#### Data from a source
──────────

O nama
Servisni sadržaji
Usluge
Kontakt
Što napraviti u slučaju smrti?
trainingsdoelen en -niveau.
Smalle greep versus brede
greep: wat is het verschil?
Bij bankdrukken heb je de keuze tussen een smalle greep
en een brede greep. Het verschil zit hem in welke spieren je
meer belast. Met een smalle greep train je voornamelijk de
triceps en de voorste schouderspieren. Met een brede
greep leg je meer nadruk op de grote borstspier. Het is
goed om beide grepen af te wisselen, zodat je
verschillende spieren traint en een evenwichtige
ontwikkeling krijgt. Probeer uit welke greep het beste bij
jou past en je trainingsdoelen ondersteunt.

──────────

#### EXERCISE DIRECTIONS
Please show every line of the data above that contains the string "welke", treating uppercase and lowercase letters as different.

#### ANSWER
en een brede greep. Het verschil zit hem in welke spieren je
ontwikkeling krijgt. Probeer uit welke greep het beste bij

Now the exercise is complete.